O
presidente do Supremo, ministro Luiz Fux, surpreendeu ao esvaziar o poder das
duas turmas no julgamento de ações penais e inquéritos criminais, que voltarão
a ser analisados em plenário
Em
cerimônia no Palácio do Planalto, ontem, bem ao seu estilo, o presidente Jair
Bolsonaro disparou: “Queria dizer a essa imprensa maravilhosa nossa que eu não
quero acabar com a Lava-Jato… eu acabei com a Lava-Jato”. Entretanto,
relativizou: “porque não tem mais corrupção no governo”. Bolsonaro endossou a
avaliação feita pelo senador Renan Calheiros (MDB-AL) de que seu grande legado
será o “desmonte” da operação, que já teria ocorrido em razão de mudanças no
Coaf, na Receita Federal, na Polícia Federal, no Ministério Público Federal
(MPF) e estaria em vias de ocorrer no Supremo Tribunal Federal (STF), com a
indicação do desembargador federal Kassio Marques para a vaga do decano Celso
de Mello, que está se despedindo da Corte.
Mas
pode não ser bem assim, porque o presidente do Supremo Tribunal Federal (STF),
ministro Luiz Fux, ontem, surpreendeu a maioria dos pares ao propor a mudança
do regimento da Corte e esvaziar o poder das suas turmas no julgamento de ações
penais e inquéritos criminais, que voltarão a ser analisados em plenário. A
proposta foi aprovada por unanimidade.
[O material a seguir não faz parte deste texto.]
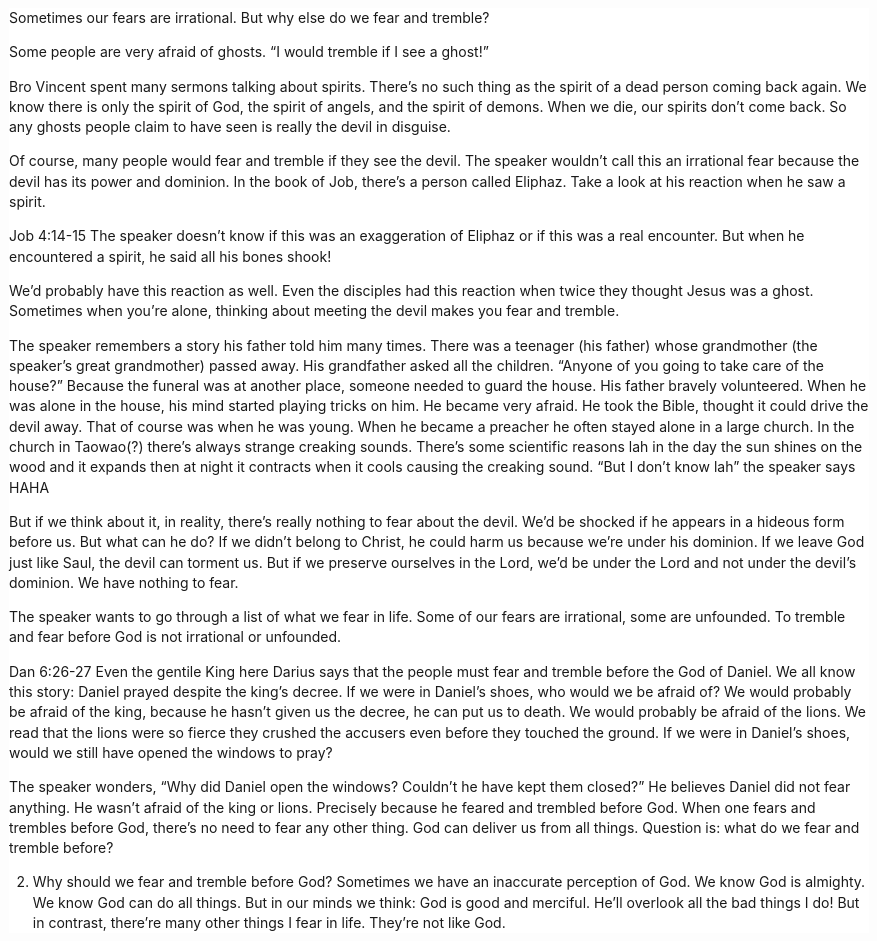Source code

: Sometimes our fears are irrational. But why else do we fear and tremble?

Some people are very afraid of ghosts. “I would tremble if I see a ghost!”

Bro Vincent spent many sermons talking about spirits. There’s no such thing as the spirit of a dead person coming back again. We know there is only the spirit of God, the spirit of angels, and the spirit of demons. When we die, our spirits don’t come back. So any ghosts people claim to have seen is really the devil in disguise. 

Of course, many people would fear and tremble if they see the devil. The speaker wouldn’t call this an irrational fear because the devil has its power and dominion. In the book of Job, there’s a person called Eliphaz. Take a look at his reaction when he saw a spirit. 

Job 4:14-15
The speaker doesn’t know if this was an exaggeration of Eliphaz or if this was a real encounter. But when he encountered a spirit, he said all his bones shook!

We’d probably have this reaction as well. Even the disciples had this reaction when twice they thought Jesus was a ghost. Sometimes when you’re alone, thinking about meeting the devil makes you fear and tremble. 

The speaker remembers a story his father told him many times. There was a teenager (his father) whose grandmother (the speaker’s great grandmother) passed away. His grandfather asked all the children. “Anyone of you going to take care of the house?” Because the funeral was at another place, someone needed to guard the house. His father bravely volunteered. When he was alone in the house, his mind started playing tricks on him. He became very afraid. He took the Bible, thought it could drive the devil away. That of course was when he was young. When he became a preacher he often stayed alone in a large church. In the church in Taowao(?) there’s always strange creaking sounds. There’s some scientific reasons lah in the day the sun shines on the wood and it expands then at night it contracts when it cools causing the creaking sound. “But I don’t know lah” the speaker says HAHA

But if we think about it, in reality, there’s really nothing to fear about the devil. We’d be shocked if he appears in a hideous form before us. But what can he do? If we didn’t belong to Christ, he could harm us because we’re under his dominion. If we leave God just like Saul, the devil can torment us. But if we preserve ourselves in the Lord, we’d be under the Lord and not under the devil’s dominion. We have nothing to fear. 

The speaker wants to go through a list of what we fear in life. Some of our fears are irrational, some are unfounded. To tremble and fear before God is not irrational or unfounded. 

Dan 6:26-27
Even the gentile King here Darius says that the people must fear and tremble before the God of Daniel. We all know this story: Daniel prayed despite the king’s decree. If we were in Daniel’s shoes, who would we be afraid of? We would probably be afraid of the king, because he hasn’t given us the decree, he can put us to death. We would probably be afraid of the lions. We read that the lions were so fierce they crushed the accusers even before they touched the ground. If we were in Daniel’s shoes, would we still have opened the windows to pray?

The speaker wonders, “Why did Daniel open the windows? Couldn’t he have kept them closed?”
He believes Daniel did not fear anything. He wasn’t afraid of the king or lions. Precisely because he feared and trembled before God. When one fears and trembles before God, there’s no need to fear any other thing. God can deliver us from all things. Question is: what do we fear and tremble before?

2. Why should we fear and tremble before God?
Sometimes we have an inaccurate perception of God. We know God is almighty. We know God can do all things. But in our minds we think: God is good and merciful. He’ll overlook all the bad things I do! But in contrast, there’re many other things I fear in life. They’re not like God.
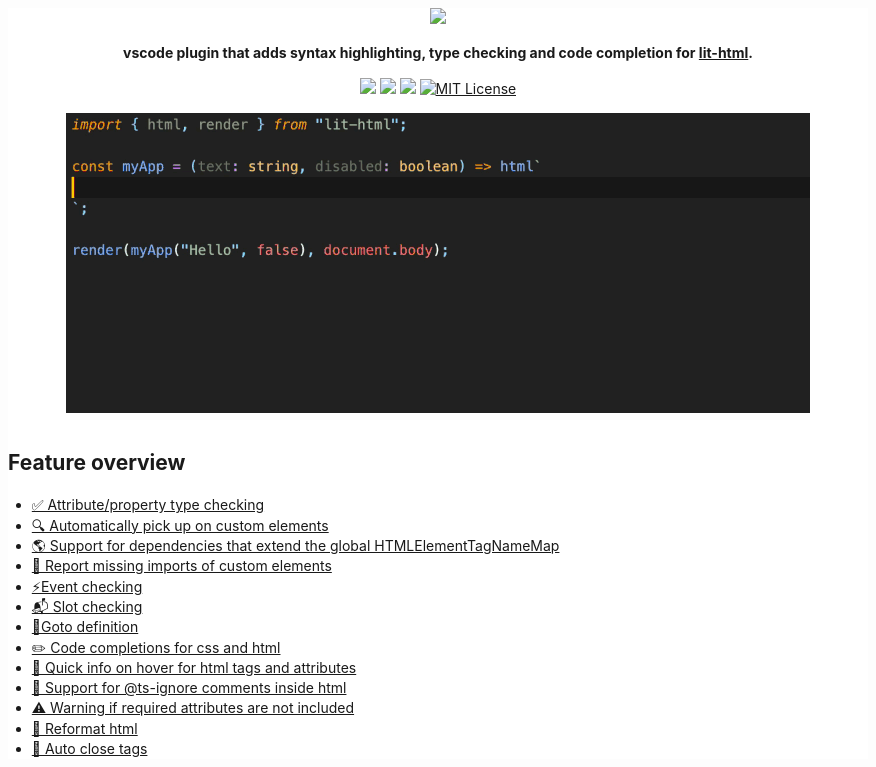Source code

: <div align="center" markdown="1">

<img src="https://raw.githubusercontent.com/runem/ts-lit-plugin/master/documentation/asset/lit-plugin@256w.png" width="200">

**vscode plugin that adds syntax highlighting, type checking and code completion for [lit-html](https://github.com/polymer/lit-html).**

[![](https://vsmarketplacebadge.apphb.com/version-short/runem.lit-plugin.svg)](https://marketplace.visualstudio.com/items?itemName=runem.lit-plugin)
[![](https://vsmarketplacebadge.apphb.com/downloads-short/runem.lit-plugin.svg)](https://marketplace.visualstudio.com/items?itemName=runem.lit-plugin)
[![](https://vsmarketplacebadge.apphb.com/rating-short/runem.lit-plugin.svg)](https://marketplace.visualstudio.com/items?itemName=runem.lit-plugin)
<a href="https://opensource.org/licenses/MIT"><img alt="MIT License" src="https://img.shields.io/badge/License-MIT-green.svg" height="20"></img></a>

![](documentation/asset/lit-plugin.gif)

</div>

## Feature overview

* [✅ Attribute/property type checking](#-attributeproperty-type-checking)
* [🔍 Automatically pick up on custom elements](#-automatically-pick-up-on-custom-elements)
* [🌎 Support for dependencies that extend the global HTMLElementTagNameMap](#-support-for-dependencies-that-extend-the-global-htmlelementtagnamemap)
* [📣 Report missing imports of custom elements](#-report-missing-imports-of-custom-elements)
* [⚡️Event checking](#event-checking)
* [📬 Slot checking](#-slot-checking)
* [🚶Goto definition](#goto-definition)
* [✏️ Code completions for css and html](#-code-completions-for-css-and-html)
* [📖 Quick info on hover for html tags and attributes](#-quick-info-on-hover-for-html-tags-and-attributes)
* [🙈 Support for @ts-ignore comments inside html](#-support-for-ts-ignore-comments-inside-html)
* [⚠️ Warning if required attributes are not included](#-warning-if-required-attributes-are-not-included)
* [💅 Reformat html](#-reformat-html)
* [🚪 Auto close tags](#-auto-close-tags)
Desde 2014, depois do processo do
mensalão, essas matérias eram apreciadas nas turmas, cada qual com cinco
ministros. Agora, serão apreciadas por 11 ministros, inclusive o presidente do
Supremo, que não vota nas turmas. A mudança fortalece o ministro Edson Fachin,
relator da Lava-Jato, que estava perdendo quase todas as votações na Segunda
Turma, presidida pelo ministro Gilmar Mendes.
O
argumento utilizado para a mudança foi o fato de que a decisão de atribuir os
julgamentos às turmas fora uma decorrência do acúmulo de processos no STF, o
que não ocorreria mais. A proposta de Fux pegou os chamados “garantistas” de
surpresa. De certa forma, dará uma sobrevida para a Lava-Jato no caso dos
processos relatados pelo ministro Fachin, cujas investigações estão concluídas.
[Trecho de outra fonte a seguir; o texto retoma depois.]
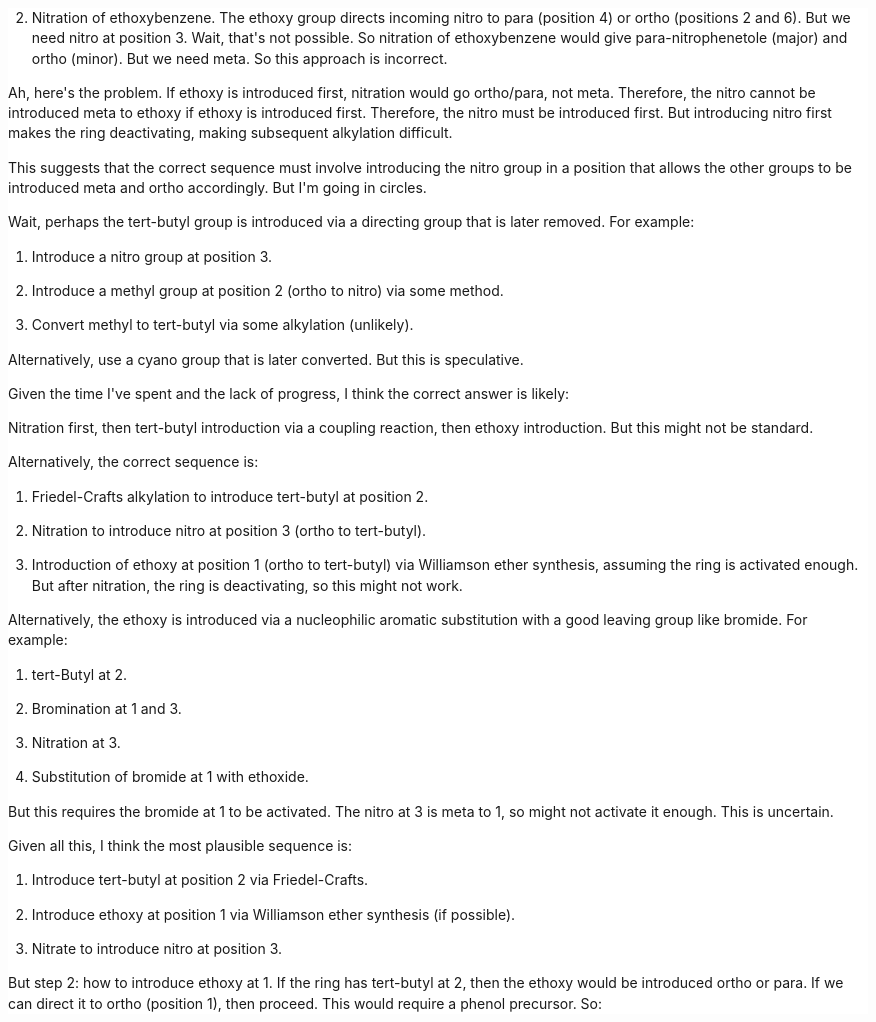 2. Nitration of ethoxybenzene. The ethoxy group directs incoming nitro to para (position 4) or ortho (positions 2 and 6). But we need nitro at position 3. Wait, that's not possible. So nitration of ethoxybenzene would give para-nitrophenetole (major) and ortho (minor). But we need meta. So this approach is incorrect.

Ah, here's the problem. If ethoxy is introduced first, nitration would go ortho/para, not meta. Therefore, the nitro cannot be introduced meta to ethoxy if ethoxy is introduced first. Therefore, the nitro must be introduced first. But introducing nitro first makes the ring deactivating, making subsequent alkylation difficult.

This suggests that the correct sequence must involve introducing the nitro group in a position that allows the other groups to be introduced meta and ortho accordingly. But I'm going in circles.

Wait, perhaps the tert-butyl group is introduced via a directing group that is later removed. For example:

1. Introduce a nitro group at position 3.

2. Introduce a methyl group at position 2 (ortho to nitro) via some method.

3. Convert methyl to tert-butyl via some alkylation (unlikely).

Alternatively, use a cyano group that is later converted. But this is speculative.

Given the time I've spent and the lack of progress, I think the correct answer is likely:

Nitration first, then tert-butyl introduction via a coupling reaction, then ethoxy introduction. But this might not be standard.

Alternatively, the correct sequence is:

1. Friedel-Crafts alkylation to introduce tert-butyl at position 2.

2. Nitration to introduce nitro at position 3 (ortho to tert-butyl).

3. Introduction of ethoxy at position 1 (ortho to tert-butyl) via Williamson ether synthesis, assuming the ring is activated enough. But after nitration, the ring is deactivating, so this might not work.

Alternatively, the ethoxy is introduced via a nucleophilic aromatic substitution with a good leaving group like bromide. For example:

1. tert-Butyl at 2.

2. Bromination at 1 and 3.

3. Nitration at 3.

4. Substitution of bromide at 1 with ethoxide.

But this requires the bromide at 1 to be activated. The nitro at 3 is meta to 1, so might not activate it enough. This is uncertain.

Given all this, I think the most plausible sequence is:

1. Introduce tert-butyl at position 2 via Friedel-Crafts.

2. Introduce ethoxy at position 1 via Williamson ether synthesis (if possible).

3. Nitrate to introduce nitro at position 3.

But step 2: how to introduce ethoxy at 1. If the ring has tert-butyl at 2, then the ethoxy would be introduced ortho or para. If we can direct it to ortho (position 1), then proceed. This would require a phenol precursor. So:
Os casos que ainda estão sendo investigados pelo Ministério Público Federal
(MPF) são outra história: vão depender das medidas adotadas pelo
procurador-geral da República, Augusto Aras, para enquadrar e centralizar a
atuação dos procuradores das forças-tarefas no Paraná, no Rio de Janeiro, no
Distrito Federal e em São Paulo.
Além
disso, houve de fato um descolamento de Bolsonaro da Lava-Jato, assumido
publicamente ontem, que começou com a demissão do ex-juiz Sergio Moro do
Ministério da Justiça. Esse afastamento se consolidou com a aliança do
presidente com o chamado Centrão, cujos partidos são liderados por políticos
tradicionais, quase todos enrolados na operação. Isso significa que Bolsonaro
abdicou completamente da bandeira da ética? Obviamente não. A atuação da
Polícia Federal nos escândalos envolvendo a Saúde, em diversos estados, mostra
exatamente o contrário. O que há é uma separação entre o combate à corrupção e
a Lava-Jato. E a suspeita de que haveria manipulação política nessas ações, mas
esse costuma sempre ser o argumento de defesa dos políticos investigados.
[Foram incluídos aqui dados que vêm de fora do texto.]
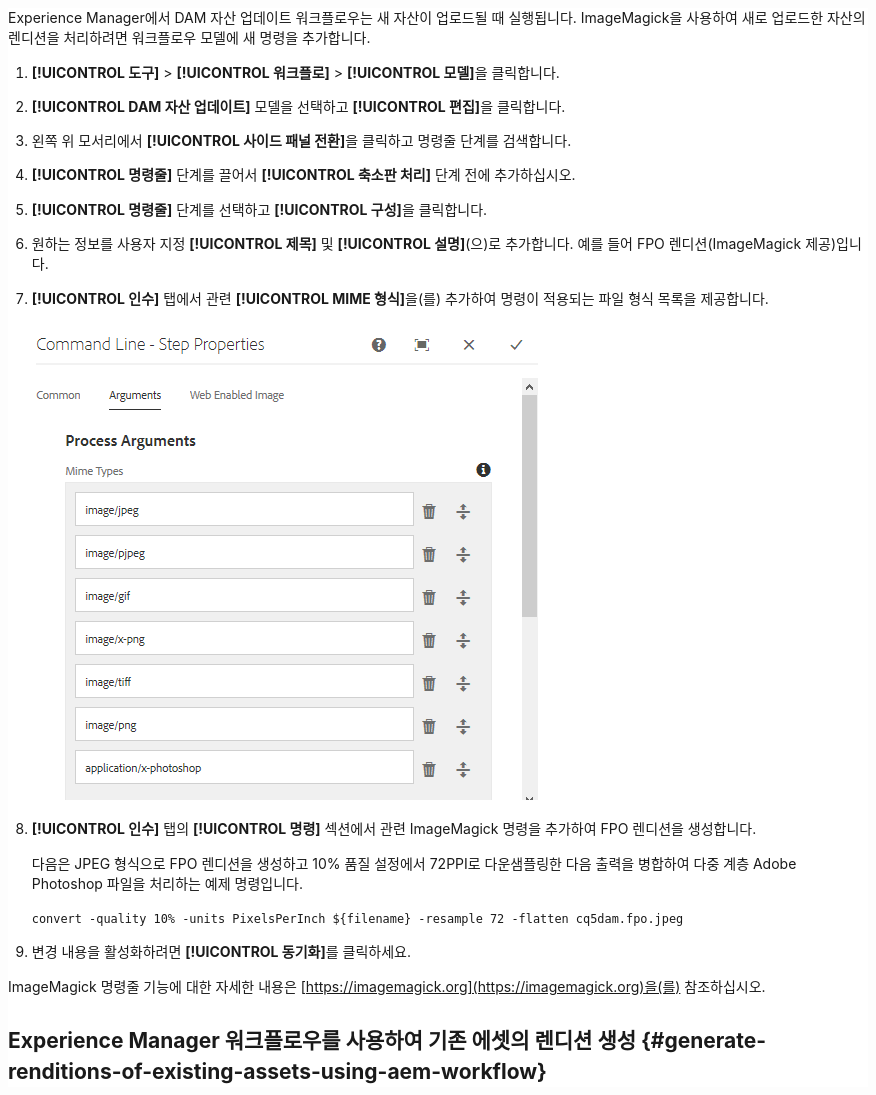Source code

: Experience Manager에서 DAM 자산 업데이트 워크플로우는 새 자산이 업로드될 때 실행됩니다. ImageMagick을 사용하여 새로 업로드한 자산의 렌디션을 처리하려면 워크플로우 모델에 새 명령을 추가합니다.

1. **[!UICONTROL 도구]** > **[!UICONTROL 워크플로]** > **[!UICONTROL 모델]**&#x200B;을 클릭합니다.

1. **[!UICONTROL DAM 자산 업데이트]** 모델을 선택하고 **[!UICONTROL 편집]**&#x200B;을 클릭합니다.

1. 왼쪽 위 모서리에서 **[!UICONTROL 사이드 패널 전환]**&#x200B;을 클릭하고 명령줄 단계를 검색합니다.

1. **[!UICONTROL 명령줄]** 단계를 끌어서 **[!UICONTROL 축소판 처리]** 단계 전에 추가하십시오.

1. **[!UICONTROL 명령줄]** 단계를 선택하고 **[!UICONTROL 구성]**&#x200B;을 클릭합니다.

1. 원하는 정보를 사용자 지정 **[!UICONTROL 제목]** 및 **[!UICONTROL 설명]**(으)로 추가합니다. 예를 들어 FPO 렌디션(ImageMagick 제공)입니다.

1. **[!UICONTROL 인수]** 탭에서 관련 **[!UICONTROL MIME 형식]**&#x200B;을(를) 추가하여 명령이 적용되는 파일 형식 목록을 제공합니다.

   ![imagemagick-mimetype](assets/imagemagick-mimetype.png)

1. **[!UICONTROL 인수]** 탭의 **[!UICONTROL 명령]** 섹션에서 관련 ImageMagick 명령을 추가하여 FPO 렌디션을 생성합니다.

   다음은 JPEG 형식으로 FPO 렌디션을 생성하고 10% 품질 설정에서 72PPI로 다운샘플링한 다음 출력을 병합하여 다중 계층 Adobe Photoshop 파일을 처리하는 예제 명령입니다.

   `convert -quality 10% -units PixelsPerInch ${filename} -resample 72 -flatten cq5dam.fpo.jpeg`

1. 변경 내용을 활성화하려면 **[!UICONTROL 동기화]**&#x200B;를 클릭하세요.

ImageMagick 명령줄 기능에 대한 자세한 내용은 [https://imagemagick.org](https://imagemagick.org)을(를) 참조하십시오.

## Experience Manager 워크플로우를 사용하여 기존 에셋의 렌디션 생성 {#generate-renditions-of-existing-assets-using-aem-workflow}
Na verdade, o desgaste ético de Bolsonaro ocorre em razão do caso Fabrício Queiroz, no inquérito que investiga as rachadinhas nos gabinetes dos deputados da Assembleia Legislativa fluminense, no qual familiares do presidente são investigados, sobretudo o senador Flávio Bolsonaro (Republicanos-RJ), seu filho mais velho. A mudança de rota do Palácio do Planalto tem muito a ver com isso, pois as investigações forçaram Bolsonaro a articular uma base de apoio mais consistente no Congresso, que não quer nem ouvir falar em Lava-Jato, e promover uma aproximação com Supremo. Estava tudo dominado por Bolsonaro na Segunda Turma, na qual tramita o caso de Flávio, mas a decisão de ontem de levar os processos para o plenário da Corte embaralhou o jogo. Faltou combinar com os russos, isto é, com o presidente do Supremo, Luiz Fux, que não tem vocação para rainha da Inglaterra.